* Brief a:
Identify every line in the records that contains the string "barcode", and copy each of those lines.
===== Document text =====
Nothing
R/schoenberg.R
In schoenberg: Tools for 12-Tone Musical Composition
#' Generate a 12-tone matrix using Arnold Schoenberg's serialism technique.
#'
#' @param prime0 \emph{Optional}: Vector of notes or numeric note indices to use in forming the matrix.
#' If the vector is numeric, the values must span from 0 - 11, where 0 is the lead tone (unless \code{tone0} is specified, note 0 will be treated as "C").
#' If supplying note names, use capital letters for the note names, use "#" to indicate sharps, and use "b" to indicate flats.
#' @param tone0 \emph{Optional}: Name of the note to use as the lead tone of the matrix.
#' @param accidentals \emph{Optional}: Character scalar that determines whether accidentals should be represented as sharps (\code{accidentals} = "sharps") or flats (\code{accidentals} = "flats"); default value is \code{NULL}.
=====
* Brief b:
Rewrite the passage of the schoenberg documentation that starts at "#' If the vector" and ends at "to indicate flats.", updating it so that "first tone" stands in place of "lead tone".
===== Rows =====
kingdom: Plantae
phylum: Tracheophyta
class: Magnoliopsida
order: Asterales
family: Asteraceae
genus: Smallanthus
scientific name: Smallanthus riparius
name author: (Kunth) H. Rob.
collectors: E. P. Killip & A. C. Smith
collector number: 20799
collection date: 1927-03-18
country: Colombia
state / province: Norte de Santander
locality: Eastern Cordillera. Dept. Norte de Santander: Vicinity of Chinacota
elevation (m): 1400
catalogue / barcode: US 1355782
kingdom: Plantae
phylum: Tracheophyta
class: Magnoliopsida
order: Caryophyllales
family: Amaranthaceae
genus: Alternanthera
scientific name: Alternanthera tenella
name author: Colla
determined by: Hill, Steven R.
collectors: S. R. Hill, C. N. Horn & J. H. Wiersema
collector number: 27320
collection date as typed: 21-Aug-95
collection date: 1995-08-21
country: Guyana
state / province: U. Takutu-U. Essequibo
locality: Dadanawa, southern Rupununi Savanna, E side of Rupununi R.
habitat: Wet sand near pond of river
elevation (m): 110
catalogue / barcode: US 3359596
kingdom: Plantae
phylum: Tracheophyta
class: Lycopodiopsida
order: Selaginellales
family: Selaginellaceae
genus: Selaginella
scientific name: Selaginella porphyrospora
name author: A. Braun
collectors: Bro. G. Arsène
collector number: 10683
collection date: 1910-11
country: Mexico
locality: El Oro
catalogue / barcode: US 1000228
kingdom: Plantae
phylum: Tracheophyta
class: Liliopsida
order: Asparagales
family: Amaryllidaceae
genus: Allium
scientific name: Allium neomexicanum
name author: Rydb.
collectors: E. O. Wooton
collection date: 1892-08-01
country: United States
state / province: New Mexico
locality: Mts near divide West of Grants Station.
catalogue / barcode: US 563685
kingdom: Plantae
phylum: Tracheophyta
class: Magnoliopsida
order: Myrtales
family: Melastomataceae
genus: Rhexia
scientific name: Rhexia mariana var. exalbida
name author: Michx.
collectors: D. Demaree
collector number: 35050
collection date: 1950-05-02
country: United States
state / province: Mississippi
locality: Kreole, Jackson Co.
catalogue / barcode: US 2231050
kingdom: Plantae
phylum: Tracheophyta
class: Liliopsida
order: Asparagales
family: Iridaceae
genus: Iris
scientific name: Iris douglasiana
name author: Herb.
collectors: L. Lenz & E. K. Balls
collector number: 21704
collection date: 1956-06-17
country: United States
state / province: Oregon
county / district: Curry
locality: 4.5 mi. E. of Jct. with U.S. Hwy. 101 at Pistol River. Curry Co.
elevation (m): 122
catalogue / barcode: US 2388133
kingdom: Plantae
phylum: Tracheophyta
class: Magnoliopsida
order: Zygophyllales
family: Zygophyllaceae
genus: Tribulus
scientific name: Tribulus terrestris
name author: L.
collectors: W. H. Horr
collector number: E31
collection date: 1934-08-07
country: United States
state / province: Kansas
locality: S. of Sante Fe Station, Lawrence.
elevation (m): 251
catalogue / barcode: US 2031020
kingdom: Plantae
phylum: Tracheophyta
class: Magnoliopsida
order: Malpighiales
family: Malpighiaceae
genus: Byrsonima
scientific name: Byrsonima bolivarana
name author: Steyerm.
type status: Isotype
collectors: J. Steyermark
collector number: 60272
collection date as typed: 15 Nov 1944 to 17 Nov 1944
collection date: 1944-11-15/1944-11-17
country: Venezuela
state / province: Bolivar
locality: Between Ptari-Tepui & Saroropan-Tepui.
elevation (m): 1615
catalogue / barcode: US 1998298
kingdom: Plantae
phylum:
=====
* Correct response a:
catalogue / barcode: US 1355782
catalogue / barcode: US 3359596
catalogue / barcode: US 1000228
catalogue / barcode: US 563685
catalogue / barcode: US 2231050
catalogue / barcode: US 2388133
catalogue / barcode: US 2031020
catalogue / barcode: US 1998298

* Correct response b:
#' If the vector is numeric, the values must span from 0 - 11, where 0 is the first tone (unless \code{tone0} is specified, note 0 will be treated as "C").
#' If supplying note names, use capital letters for the note names, use "#" to indicate sharps, and use "b" to indicate flats.